Sur ce point, Mgr Maurice Gardès, archevêque d’Auch et en charge du dialogue judéo-chrétien, ne cache pas son « étonnement » : « Ces déclarations vont à l’encontre de tout le travail entrepris depuis le Concile en direction de nos frères juifs. On ne peut être chrétien en niant l’anéantissement de 6 millions de juifs. Nos amis juifs ne peuvent que se sentir méprisés par la décision de l’Église d’accepter en son sein un évêque qui défend une thèse négationniste. Quelles exigences ont été posées ? Quelles conditions ? Je ne sais pas. Il est étonnant que la décision n’a pas été accompagnée de manière explicite de l’énoncé de conditions. »
"Les extrêmistes se disqualifient d’eux-mêmes"
Mgr Éric Aumonier, évêque de Versailles, insiste sur l’indispensable unité : « Benoît XVI, comme Jean-Paul II, ne peut se faire à l’idée que subsiste une déchirure dans le tissu de l’Église sans qu’on ait tout essayé pour y remédier et que l’unité se fasse dans la vérité. C’est pourquoi les excommunications ont été levées. » Mais, reconnaît-il, « il faudra du temps pour que tous les catholiques adhèrent de manière ferme et totale au magistère de l’Église tel qu’il s’exprime aujourd’hui. »

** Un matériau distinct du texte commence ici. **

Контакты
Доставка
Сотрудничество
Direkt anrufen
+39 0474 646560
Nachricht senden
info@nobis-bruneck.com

Un supérieur de séminaire, qui souhaite rester anonyme, dit son amertume : « Du côté du jeune clergé, cela va renforcer la tendance à chercher dans un passé fantasmatique et folklorique un moyen de trouver une identité. »

La réaction du producteur de télévision Thierry Bizot, nouveau venu à la foi (1), traduit un nouveau rapport à l’institution : « Cette levée d’excommunication ne me touche pas vraiment : dans cent ans, on aura oublié tout cela. Les extrêmistes se disqualifient d’eux-mêmes. Je respecte le pape et l’Eglise, mais je n’ai pas le petit doigt sur la couture du pantalon. »

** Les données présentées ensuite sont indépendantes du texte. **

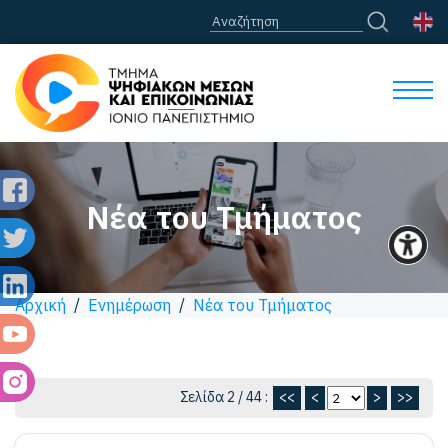
Νέα του Τμήματος
Αρχική
/
Ενημέρωση
/
Νέα του Τμήματος
Σελίδα 2 / 44 :
<<
<
>
>>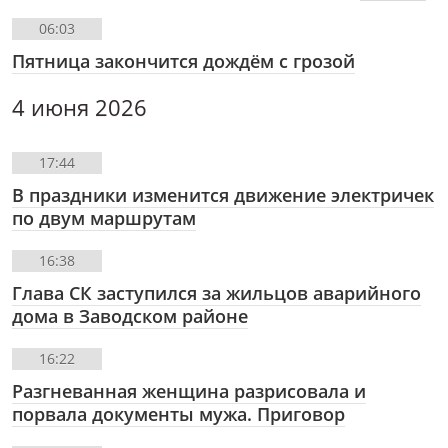
06:03
Пятница закончится дождëм с грозой
4 июня 2026
17:44
В праздники изменится движение электричек
по двум маршрутам
16:38
Глава СК заступился за жильцов аварийного
дома в Заводском районе
16:22
Разгневанная женщина разрисовала и
порвала документы мужа. Приговор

Jérôme Vignon, président des Semaines sociales de France, voit dans la décision du pape « un contraste avec son discours aux Bernardins, à distance de l’intégrisme et du relativisme. Si ces évêques ne font aucun geste de réconciliation, la communion ne sera pas respectée. Du côté des laïcs, je crains un scepticisme envers la hiérarchie. »

Cette décision « ne fait pas bondir de joie » Claire Escaffre, directrice adjointe des Aumôneries de l’enseignement public : « Les jeunes ont du mal à comprendre les divisions qui ne sont souvent pour eux que des arguties. » De l’autre côté des générations, Guy Villaros, président du Mouvement chrétien des retraités, insiste : « Il ne faut pas oublier qu’il s’agit d’un schisme. Les évêques de la Fraternité Saint-Pie-X doivent donner la preuve qu’ils acceptent Vatican II. »

SERVICE RELIGION

(1) Catholique anonyme, Seuil, 2008.